> REQUIRED WORK: Repeat the records below exactly, beginning at the first line and finishing with the line that contains "Винисиус отказа нов договор с Реал Мадрид?".

━━ PROVIDED DATA

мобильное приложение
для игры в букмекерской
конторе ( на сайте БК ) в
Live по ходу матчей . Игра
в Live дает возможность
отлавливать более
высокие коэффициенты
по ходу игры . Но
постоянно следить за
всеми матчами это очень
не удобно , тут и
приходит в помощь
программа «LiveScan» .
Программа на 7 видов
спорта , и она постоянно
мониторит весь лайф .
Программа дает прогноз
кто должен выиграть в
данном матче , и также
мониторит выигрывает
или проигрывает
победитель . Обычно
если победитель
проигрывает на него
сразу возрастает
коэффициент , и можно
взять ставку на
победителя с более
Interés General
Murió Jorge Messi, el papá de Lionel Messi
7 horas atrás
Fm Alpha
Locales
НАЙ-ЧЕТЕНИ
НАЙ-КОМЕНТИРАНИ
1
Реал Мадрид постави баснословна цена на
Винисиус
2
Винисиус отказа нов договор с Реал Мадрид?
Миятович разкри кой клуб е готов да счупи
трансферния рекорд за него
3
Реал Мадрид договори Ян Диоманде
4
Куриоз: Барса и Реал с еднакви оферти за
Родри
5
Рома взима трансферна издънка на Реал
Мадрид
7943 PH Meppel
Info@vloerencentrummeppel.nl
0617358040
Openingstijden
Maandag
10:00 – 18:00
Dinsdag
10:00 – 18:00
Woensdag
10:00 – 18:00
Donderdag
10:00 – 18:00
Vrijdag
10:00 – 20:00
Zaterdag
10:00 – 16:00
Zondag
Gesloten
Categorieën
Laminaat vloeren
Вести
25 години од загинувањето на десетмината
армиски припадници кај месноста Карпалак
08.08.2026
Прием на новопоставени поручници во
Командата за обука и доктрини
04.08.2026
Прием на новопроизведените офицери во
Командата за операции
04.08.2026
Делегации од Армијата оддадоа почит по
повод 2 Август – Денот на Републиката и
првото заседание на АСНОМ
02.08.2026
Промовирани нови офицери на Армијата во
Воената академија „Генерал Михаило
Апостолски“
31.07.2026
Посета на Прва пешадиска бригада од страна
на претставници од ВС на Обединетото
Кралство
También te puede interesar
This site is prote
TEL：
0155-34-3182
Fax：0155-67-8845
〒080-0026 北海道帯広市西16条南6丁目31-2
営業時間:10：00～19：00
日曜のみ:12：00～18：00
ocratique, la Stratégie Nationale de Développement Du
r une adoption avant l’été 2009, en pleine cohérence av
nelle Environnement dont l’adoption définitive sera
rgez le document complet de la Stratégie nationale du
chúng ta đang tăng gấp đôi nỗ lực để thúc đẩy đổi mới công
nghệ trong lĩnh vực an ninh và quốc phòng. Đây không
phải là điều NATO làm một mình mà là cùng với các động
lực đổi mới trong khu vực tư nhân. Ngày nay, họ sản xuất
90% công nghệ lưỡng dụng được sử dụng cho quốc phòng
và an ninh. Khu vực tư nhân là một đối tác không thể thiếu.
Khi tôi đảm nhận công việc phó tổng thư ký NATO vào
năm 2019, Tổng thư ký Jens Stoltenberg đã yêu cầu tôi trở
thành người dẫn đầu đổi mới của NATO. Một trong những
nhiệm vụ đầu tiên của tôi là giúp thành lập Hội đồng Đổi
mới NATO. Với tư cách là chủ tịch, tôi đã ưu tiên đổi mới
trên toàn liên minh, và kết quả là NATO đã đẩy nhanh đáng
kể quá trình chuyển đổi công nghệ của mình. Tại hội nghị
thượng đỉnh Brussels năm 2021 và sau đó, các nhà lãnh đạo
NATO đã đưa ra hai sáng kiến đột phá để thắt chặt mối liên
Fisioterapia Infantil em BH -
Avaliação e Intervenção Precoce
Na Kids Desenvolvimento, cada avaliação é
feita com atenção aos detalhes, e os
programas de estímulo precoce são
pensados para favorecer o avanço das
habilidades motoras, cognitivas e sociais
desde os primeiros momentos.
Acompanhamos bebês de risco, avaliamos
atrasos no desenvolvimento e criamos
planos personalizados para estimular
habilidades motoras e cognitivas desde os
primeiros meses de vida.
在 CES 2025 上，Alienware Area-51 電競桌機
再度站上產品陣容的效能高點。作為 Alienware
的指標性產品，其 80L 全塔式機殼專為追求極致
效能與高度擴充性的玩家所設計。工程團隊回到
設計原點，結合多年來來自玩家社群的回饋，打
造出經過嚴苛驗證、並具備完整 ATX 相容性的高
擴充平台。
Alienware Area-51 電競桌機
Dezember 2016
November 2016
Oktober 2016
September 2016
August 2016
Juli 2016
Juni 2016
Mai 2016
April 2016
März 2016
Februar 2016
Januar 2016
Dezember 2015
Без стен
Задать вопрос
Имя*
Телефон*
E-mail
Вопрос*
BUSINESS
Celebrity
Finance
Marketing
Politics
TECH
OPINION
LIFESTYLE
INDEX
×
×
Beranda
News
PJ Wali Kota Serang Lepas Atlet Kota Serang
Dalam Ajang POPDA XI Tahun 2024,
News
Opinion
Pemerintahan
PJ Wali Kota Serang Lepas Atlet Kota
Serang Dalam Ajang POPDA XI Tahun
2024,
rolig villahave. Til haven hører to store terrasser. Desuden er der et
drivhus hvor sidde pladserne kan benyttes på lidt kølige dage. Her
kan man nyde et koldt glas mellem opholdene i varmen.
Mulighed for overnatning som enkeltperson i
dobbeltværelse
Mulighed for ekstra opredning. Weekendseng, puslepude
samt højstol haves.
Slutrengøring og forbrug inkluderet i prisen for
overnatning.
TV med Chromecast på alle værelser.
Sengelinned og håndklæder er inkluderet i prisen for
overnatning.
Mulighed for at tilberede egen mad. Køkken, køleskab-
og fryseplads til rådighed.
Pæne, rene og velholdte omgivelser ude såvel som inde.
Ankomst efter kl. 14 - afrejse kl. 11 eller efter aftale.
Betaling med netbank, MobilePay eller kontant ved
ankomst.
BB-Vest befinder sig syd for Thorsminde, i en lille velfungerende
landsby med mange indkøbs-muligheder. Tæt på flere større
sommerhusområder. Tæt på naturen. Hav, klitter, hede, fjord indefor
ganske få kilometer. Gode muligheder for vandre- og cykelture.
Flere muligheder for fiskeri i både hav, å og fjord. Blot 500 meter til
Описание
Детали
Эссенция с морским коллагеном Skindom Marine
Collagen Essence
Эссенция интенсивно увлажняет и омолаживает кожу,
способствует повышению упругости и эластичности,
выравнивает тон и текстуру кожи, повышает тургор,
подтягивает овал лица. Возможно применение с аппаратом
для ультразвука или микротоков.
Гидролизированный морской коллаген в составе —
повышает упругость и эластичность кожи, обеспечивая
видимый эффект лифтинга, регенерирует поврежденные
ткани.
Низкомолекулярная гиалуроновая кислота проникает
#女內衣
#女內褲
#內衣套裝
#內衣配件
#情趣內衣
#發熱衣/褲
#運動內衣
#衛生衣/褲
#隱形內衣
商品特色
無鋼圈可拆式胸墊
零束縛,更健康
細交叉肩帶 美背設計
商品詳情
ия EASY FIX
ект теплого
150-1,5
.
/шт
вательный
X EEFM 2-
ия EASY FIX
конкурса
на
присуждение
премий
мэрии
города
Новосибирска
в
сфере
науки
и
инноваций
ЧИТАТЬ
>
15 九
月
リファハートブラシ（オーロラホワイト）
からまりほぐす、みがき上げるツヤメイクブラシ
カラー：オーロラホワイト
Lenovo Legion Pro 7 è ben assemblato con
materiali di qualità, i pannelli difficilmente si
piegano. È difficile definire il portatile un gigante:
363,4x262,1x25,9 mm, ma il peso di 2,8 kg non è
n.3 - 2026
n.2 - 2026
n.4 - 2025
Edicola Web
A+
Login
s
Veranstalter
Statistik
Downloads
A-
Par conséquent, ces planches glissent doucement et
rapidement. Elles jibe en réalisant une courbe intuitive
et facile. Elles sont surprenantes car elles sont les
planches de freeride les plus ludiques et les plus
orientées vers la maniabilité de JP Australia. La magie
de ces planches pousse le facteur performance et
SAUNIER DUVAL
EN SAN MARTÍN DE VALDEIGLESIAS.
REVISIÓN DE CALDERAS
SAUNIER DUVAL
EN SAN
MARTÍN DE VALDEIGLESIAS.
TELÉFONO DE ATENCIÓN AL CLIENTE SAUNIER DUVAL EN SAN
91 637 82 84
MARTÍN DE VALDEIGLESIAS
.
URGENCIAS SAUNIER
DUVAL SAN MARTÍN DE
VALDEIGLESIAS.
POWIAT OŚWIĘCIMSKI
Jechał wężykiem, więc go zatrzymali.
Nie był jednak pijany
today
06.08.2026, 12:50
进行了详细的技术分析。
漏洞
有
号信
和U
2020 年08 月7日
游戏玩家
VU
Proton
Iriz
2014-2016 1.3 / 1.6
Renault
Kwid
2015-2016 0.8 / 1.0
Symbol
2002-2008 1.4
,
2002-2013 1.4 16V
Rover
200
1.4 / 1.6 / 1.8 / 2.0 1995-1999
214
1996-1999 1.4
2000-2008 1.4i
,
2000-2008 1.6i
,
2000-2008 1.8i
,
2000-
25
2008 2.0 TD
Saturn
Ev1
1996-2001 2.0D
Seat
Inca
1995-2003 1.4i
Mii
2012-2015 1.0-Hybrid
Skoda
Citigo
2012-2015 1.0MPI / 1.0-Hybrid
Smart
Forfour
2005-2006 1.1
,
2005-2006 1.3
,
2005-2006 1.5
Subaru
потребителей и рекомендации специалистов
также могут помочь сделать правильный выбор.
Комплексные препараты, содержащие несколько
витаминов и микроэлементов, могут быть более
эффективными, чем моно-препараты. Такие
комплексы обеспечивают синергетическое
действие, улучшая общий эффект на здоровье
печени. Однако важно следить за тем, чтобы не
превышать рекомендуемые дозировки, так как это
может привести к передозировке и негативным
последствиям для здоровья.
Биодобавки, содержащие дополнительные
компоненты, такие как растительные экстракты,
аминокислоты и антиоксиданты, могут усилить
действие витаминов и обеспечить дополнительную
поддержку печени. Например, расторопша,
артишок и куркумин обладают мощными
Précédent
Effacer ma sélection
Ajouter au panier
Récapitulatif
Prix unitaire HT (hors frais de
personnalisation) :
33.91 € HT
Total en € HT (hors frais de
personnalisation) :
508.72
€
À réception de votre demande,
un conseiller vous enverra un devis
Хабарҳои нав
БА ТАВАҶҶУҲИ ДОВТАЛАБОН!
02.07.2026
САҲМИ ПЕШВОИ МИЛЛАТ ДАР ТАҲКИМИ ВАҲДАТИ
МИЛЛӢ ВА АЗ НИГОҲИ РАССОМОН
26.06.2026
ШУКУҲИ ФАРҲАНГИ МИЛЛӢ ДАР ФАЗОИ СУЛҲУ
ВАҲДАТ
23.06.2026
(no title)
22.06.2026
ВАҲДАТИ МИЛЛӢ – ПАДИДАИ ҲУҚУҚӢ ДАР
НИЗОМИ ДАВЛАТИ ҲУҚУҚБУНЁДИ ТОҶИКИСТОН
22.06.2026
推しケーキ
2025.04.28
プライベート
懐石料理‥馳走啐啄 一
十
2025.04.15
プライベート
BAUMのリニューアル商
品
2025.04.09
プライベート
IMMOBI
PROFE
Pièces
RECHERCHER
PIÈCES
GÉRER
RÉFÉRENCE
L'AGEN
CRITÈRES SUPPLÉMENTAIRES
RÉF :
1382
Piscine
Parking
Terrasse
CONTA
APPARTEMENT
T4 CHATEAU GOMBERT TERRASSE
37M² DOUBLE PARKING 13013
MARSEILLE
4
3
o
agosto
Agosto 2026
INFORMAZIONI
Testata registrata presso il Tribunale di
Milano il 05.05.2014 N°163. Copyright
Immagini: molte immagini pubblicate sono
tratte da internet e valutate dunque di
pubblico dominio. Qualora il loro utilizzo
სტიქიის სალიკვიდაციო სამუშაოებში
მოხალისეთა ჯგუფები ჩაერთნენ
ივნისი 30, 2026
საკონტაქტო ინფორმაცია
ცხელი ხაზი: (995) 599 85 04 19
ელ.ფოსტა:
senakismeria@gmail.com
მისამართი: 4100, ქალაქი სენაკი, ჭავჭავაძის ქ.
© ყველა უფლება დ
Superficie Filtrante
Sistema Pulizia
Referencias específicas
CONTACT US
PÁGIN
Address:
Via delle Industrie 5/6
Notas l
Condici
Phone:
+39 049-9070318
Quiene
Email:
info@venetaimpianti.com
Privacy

━━━━

> RESULT FOR THIS TASK:
мобильное приложение
для игры в букмекерской
конторе ( на сайте БК ) в
Live по ходу матчей . Игра
в Live дает возможность
отлавливать более
высокие коэффициенты
по ходу игры . Но
постоянно следить за
всеми матчами это очень
не удобно , тут и
приходит в помощь
программа «LiveScan» .
Программа на 7 видов
спорта , и она постоянно
мониторит весь лайф .
Программа дает прогноз
кто должен выиграть в
данном матче , и также
мониторит выигрывает
или проигрывает
победитель . Обычно
если победитель
проигрывает на него
сразу возрастает
коэффициент , и можно
взять ставку на
победителя с более
Interés General
Murió Jorge Messi, el papá de Lionel Messi
7 horas atrás
Fm Alpha
Locales
НАЙ-ЧЕТЕНИ
НАЙ-КОМЕНТИРАНИ
1
Реал Мадрид постави баснословна цена на
Винисиус
2
Винисиус отказа нов договор с Реал Мадрид?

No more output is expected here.